Having read Turkle and Wesch, I find that there are both similarities and differences in their beliefs regarding learning and connections. When reading Turkle's article, I focused on the message that while we are all connected via media and technology, very little communication actually occurs. I shared what I think was an example of this when leaving a Starbucks last week. I was leaving the store, when I noticed seven high school aged young women sitting outside enjoying their beverages, it was then that I realized that despite being outside with a group of girls that would usually likely be characterized as a fun loving, loud group of girls, I could hear a pin drop. Every single one of those girls was actively engaged with their hand held technology pieces. Fingers were flying and swiping and they looked engrossed in whatever was holding their attention, so much so that they appeared to live in a bubble next to other girls also living in bubbles. Turkle's article also points out that we are more connected than ever but are living our lives in little snip its of information that we shape for our audiences. The article notes important parts of meaning such as tone and body language are lost lost in the absence of communication. A good example of this is how easy it is to right a wrong using technology; in other words, not having to look the person in the eye and speak of any wrong doings. So, while being connected and having resources available to us can help us stay more informed, it may be happening with a cost and that cost is communication.

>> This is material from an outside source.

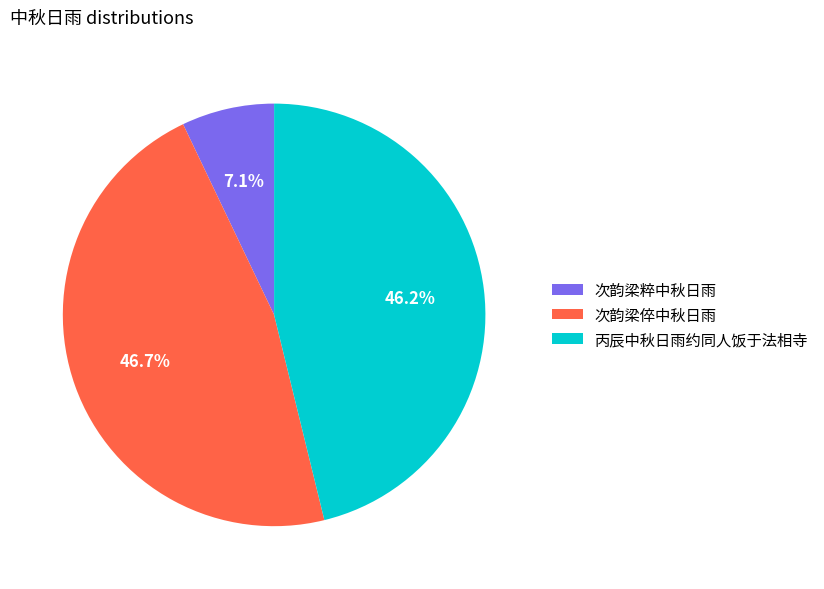

Is the sum of 次韵梁粹中秋日雨 and 丙辰中秋日雨约同人饭于法相寺 greater than half?

Yes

Wesch's article delves more into the "why" of connections. I can relate to his article in that as a student in high school, I often asked "why" in relation to significance. I wanted to know why or how was what I was learning significant not only in my life or future but to the planet that I was living on. I found it difficult to stay engaged or worse, to want to learn if I couldn't find significance in what I was learning. Just this past weekend, my husband and I were having a conversation in the car about education. As the youngest of six children, he has shared with me in the past that education was never much of a priority in the home he grew up in, paying the bills always came first. This weekend I dug a little deeper and asked why he went to college. He stated that he did it because it just seemed like the only way out of a hard working life. He stated that he had wished someone older had told him that if he wanted a certain life, he would have to go to college and work for it. He wished someone had shared with him the significance of education and learning other than the mere fact that it was what was expected in most other households. I enjoyed reading how Wesch has gone to great lengths to try to create an environment that capitalizes on the connections we have and utilizes them to create meaning and subsequently more questions amongst his students. I believe that students questions are what drives learning. Often in group work, I give my students a strip of writing paper and ask them to write one "why" question prior to sharing out within their groups. I find by doing this, I am asking them to think a little more deeply/critically about what they are learning and its significance to their lives.
I think there is a connection between these two articles and that while Turkle's article focuses on the many connections we may have given the technology we use today, it comes with a price and that price is good communication and conversation. I agree that there should be "tech free" zones in life to help support and improve communication. I also agree that while technology affords us to be more informed than ever, we need to find significance in what we are learning about.